Sialan, kaki lancang. Kenapa kamu harus menginjak rem, apa peduliku sama cewek itu. Cepet injek gas, cepeeeeettttt!
Kakiku tak mematuhi perintahku. Kok bisa begini?
Oke, sepertinya aku harus turun menyelamatkan cewek kumuh penuh bakteri.
Tanganku gesit membuka dashboard, mencari masker, sanitizer, dan sarung tangan. Tetapi belum sempat aku menemukan benda-benda itu, gadis di lengan jembatan sudah bersiap akan loncat.
Tidaaakkkkkk!
Aku tidak tega.
Daripada loncat lari dan menolongnya, mengotori tanganku, mengontaminasi tubuhku dengan bakteri dari tubuhnya. Lebih baik aku memejamkan mata, pura-pura tidak tahu saja. Beberapa detik setelah memejamkan mata, bunyi petir menggelar benar-benar lantang. Telingaku sampai sakit dan berdengung akibat gelegar sang halilintar. Cahaya kuatnya sampai menyusup ke mataku yang nyata-nyata sedang terpejam kuat.
Aku membuka mata perlahan. Cahaya kuat mulai menyingsing dan sirna. Namun ada yang aneh. Kenapa aku berada di trotoar sisi jembatan, bukankah aku tadi masih berada di dalam mobil?
Telapak kakiku terasa dingin dan basah. Saat aku menatap ke bawah, astaga....
Ini apa?
Aku?
Kenapa aku berada dalam tubuh cewek jorok yang tadi mau bunuh diri?
Mataku menyisir jalan. Kutemukan mobilku masih berhenti di posisi semula, di sebelah pos satpam ujung timur jembatan. Aku berlari kecil tanpa alas kaki. Aku ketakutan sekaligus frustrasi, tubuh penuh kuman ini yang sekarang kumiliki.

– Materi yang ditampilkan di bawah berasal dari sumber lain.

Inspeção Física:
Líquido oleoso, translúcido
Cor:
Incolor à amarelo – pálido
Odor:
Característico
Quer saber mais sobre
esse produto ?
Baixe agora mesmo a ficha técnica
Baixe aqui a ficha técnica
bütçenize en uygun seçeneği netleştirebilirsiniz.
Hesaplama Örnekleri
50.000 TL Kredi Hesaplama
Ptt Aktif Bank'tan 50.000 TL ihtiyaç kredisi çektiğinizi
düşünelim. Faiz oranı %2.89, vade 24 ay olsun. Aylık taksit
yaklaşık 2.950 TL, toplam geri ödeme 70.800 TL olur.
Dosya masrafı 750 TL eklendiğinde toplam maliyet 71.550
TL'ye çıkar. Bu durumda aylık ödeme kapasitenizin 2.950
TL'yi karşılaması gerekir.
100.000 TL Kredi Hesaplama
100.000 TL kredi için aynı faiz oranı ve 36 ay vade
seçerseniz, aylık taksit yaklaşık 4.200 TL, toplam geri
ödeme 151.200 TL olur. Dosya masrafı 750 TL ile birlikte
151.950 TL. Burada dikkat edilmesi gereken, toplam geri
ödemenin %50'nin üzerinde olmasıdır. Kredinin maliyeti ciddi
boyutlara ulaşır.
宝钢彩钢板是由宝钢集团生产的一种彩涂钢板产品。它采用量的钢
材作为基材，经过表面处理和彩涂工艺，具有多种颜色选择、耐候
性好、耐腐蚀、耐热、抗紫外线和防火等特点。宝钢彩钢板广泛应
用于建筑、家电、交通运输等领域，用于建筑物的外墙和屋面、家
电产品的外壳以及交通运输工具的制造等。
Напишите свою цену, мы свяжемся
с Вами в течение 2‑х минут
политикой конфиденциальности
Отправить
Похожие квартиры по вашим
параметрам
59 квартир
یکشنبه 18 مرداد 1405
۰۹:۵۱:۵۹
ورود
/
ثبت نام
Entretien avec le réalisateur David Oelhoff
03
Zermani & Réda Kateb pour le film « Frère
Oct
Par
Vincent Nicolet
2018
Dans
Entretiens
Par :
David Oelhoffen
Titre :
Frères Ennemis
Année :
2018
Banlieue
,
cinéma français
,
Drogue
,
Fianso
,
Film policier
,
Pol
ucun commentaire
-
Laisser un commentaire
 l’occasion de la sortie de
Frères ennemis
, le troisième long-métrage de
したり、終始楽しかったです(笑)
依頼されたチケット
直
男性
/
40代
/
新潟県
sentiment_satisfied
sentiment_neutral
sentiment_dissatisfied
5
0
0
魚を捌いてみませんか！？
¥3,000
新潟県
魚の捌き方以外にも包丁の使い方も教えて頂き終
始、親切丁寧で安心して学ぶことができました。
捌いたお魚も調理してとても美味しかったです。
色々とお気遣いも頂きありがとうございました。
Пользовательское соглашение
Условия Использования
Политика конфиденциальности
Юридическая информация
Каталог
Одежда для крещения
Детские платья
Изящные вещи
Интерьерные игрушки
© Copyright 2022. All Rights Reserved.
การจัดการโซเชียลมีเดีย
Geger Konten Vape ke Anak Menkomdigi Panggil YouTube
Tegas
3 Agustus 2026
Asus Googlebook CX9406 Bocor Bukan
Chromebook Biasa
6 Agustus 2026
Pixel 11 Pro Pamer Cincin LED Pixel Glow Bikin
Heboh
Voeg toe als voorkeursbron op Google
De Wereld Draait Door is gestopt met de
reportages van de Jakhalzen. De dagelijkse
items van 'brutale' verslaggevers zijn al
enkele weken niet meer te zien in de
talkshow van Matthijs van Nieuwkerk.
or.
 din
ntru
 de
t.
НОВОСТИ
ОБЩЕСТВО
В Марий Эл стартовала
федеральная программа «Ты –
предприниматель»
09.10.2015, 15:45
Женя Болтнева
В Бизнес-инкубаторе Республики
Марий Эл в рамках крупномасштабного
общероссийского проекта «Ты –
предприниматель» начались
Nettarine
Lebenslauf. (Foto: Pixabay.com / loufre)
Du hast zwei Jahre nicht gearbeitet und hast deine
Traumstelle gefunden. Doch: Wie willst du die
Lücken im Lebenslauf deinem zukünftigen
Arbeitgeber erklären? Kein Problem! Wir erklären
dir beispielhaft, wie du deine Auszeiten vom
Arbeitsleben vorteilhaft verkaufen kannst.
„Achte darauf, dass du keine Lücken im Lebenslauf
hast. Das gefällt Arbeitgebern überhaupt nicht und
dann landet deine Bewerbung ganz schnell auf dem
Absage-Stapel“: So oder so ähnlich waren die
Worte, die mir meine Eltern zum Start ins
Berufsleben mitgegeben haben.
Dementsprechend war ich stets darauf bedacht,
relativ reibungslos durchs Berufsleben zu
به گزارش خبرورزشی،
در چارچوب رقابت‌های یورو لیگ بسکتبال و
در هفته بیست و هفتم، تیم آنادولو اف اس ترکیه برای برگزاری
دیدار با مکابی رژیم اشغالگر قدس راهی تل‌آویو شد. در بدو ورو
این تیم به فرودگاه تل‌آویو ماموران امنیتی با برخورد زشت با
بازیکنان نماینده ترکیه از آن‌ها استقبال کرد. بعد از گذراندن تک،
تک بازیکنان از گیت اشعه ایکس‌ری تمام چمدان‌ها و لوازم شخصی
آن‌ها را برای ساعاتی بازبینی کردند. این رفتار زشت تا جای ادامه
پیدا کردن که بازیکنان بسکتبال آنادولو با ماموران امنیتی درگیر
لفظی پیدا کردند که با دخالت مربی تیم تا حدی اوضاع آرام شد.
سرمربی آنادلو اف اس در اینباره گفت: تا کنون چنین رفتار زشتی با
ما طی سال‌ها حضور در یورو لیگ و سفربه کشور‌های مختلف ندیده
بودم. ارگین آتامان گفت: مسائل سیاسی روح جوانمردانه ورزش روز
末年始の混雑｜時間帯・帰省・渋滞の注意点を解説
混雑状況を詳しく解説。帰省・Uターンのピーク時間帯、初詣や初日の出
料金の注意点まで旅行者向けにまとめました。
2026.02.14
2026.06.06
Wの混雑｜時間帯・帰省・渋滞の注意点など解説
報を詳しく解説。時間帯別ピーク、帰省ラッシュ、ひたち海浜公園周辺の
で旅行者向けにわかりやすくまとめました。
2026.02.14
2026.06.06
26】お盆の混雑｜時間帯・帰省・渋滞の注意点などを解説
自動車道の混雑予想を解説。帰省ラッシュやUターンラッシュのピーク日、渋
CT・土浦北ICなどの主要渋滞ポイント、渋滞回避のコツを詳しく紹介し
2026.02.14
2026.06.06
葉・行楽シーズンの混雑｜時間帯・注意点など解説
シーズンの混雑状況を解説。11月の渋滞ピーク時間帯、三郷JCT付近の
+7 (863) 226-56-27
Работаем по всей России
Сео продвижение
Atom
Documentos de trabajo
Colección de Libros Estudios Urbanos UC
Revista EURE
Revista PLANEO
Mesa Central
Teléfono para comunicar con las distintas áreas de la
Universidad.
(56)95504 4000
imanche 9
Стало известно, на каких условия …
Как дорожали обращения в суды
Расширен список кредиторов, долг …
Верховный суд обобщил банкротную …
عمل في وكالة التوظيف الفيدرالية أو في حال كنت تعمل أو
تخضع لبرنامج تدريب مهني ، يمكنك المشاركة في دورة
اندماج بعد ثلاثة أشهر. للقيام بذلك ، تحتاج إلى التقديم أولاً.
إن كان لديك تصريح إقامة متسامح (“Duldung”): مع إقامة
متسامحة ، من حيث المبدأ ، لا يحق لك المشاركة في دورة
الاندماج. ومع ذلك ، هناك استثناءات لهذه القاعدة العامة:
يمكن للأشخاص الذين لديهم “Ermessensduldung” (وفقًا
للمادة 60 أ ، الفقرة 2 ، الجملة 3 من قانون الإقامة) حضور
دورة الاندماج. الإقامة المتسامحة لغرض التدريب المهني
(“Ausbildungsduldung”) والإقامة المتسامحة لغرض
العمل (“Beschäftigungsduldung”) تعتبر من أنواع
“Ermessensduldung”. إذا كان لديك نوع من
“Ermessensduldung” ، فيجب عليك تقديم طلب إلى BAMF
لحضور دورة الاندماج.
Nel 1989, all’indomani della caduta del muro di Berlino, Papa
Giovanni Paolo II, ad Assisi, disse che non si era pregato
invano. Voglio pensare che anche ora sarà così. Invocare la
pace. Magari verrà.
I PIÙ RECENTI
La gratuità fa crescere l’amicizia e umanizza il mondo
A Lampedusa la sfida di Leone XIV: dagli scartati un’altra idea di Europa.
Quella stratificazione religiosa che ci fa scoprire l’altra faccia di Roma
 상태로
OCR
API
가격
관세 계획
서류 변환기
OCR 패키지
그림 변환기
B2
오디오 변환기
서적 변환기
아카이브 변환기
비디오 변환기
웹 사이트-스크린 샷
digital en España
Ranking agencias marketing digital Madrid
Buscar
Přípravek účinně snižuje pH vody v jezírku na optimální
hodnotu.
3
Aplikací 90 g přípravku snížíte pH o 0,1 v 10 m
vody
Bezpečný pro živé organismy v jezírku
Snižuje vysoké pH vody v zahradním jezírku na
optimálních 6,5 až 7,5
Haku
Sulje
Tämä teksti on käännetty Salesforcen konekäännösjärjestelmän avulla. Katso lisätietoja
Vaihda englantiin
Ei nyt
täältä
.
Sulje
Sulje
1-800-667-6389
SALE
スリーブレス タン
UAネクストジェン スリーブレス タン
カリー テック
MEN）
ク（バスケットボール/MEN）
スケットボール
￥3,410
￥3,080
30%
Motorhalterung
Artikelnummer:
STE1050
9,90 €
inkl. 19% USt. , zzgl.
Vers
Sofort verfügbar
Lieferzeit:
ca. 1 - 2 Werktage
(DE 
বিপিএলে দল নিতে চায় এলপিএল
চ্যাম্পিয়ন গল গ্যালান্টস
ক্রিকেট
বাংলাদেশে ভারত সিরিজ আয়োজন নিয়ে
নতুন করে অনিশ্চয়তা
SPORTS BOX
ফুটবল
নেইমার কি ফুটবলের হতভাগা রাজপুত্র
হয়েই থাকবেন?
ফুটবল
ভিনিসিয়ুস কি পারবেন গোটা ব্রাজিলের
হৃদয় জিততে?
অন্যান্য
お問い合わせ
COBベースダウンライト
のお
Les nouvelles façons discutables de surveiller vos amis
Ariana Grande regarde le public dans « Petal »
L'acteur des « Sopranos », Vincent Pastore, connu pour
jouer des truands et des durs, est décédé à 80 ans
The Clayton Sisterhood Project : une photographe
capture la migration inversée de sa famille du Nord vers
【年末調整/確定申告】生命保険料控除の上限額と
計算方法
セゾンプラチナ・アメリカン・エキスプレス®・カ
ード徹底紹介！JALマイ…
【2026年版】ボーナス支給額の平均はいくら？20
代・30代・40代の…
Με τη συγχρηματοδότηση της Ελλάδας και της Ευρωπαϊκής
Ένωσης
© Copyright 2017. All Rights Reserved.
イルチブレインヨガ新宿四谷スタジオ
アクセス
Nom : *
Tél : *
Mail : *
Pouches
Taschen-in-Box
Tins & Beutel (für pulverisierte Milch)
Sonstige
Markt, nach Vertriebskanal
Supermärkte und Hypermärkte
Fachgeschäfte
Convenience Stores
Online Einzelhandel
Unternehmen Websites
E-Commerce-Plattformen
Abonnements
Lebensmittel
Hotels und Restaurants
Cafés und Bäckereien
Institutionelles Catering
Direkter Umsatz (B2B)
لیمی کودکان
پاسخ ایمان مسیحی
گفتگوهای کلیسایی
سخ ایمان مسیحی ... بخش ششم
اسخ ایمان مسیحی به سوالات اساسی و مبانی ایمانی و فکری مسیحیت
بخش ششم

Tiba di mobilku, kuintip tubuhku masih terpejam tak sadarkan diri di dalam. Tubuh paling higienis yang selalu aku jaga. Tolong, kembalikan aku ke dalam sana.
Aku mengetuk-ketuk kaca jendela, berusaha menyadarkan tubuhku. Mungkin aku hanya bermimpi buruk.
Ayo, cepat bangun. Agar aku bisa balik ke sana secepatnya....
Tubuhku terbangun. Yes!
Ia mengerjapkan mata tak percaya melihatku. Sesaat kemudian teriakan bass membahana membuat kami berdua ketakutan.
"Siapa lo?" kata tubuhku waspada.
"Justru aku yang harusnya bertanya, siapa kamu? Pemilik tubuh kotor ini?"
"Hah? Tubuh kotor kata lo?!" Dia keluar dari mobilku untuk menghajarku.
"No, Don't touch me. Jangan buat tubuhku menyentuh tubuhmu yang kotor ini."
"Hadehhh, s****n!" Cewek sinting itu malah memelukku.
Ia menggesek-gesekkan pipi bersihku ke pipi kotornya. Tangan bersihku ia gunakan untuk membelai rambut baunya.
Aku ingin menangis. Tubuhku ternoda.
"Ampun, ampun, lepaskan." Aku terus menghindar, sementara ia terus mengotori tubuhku yang dikuasainya.
Ya, Tuhan. Aku sudah salah memilih musuh. Tolong kembalikan posisi kami. Aku tidak kuat berurusan dengan bakteri berjalan ini.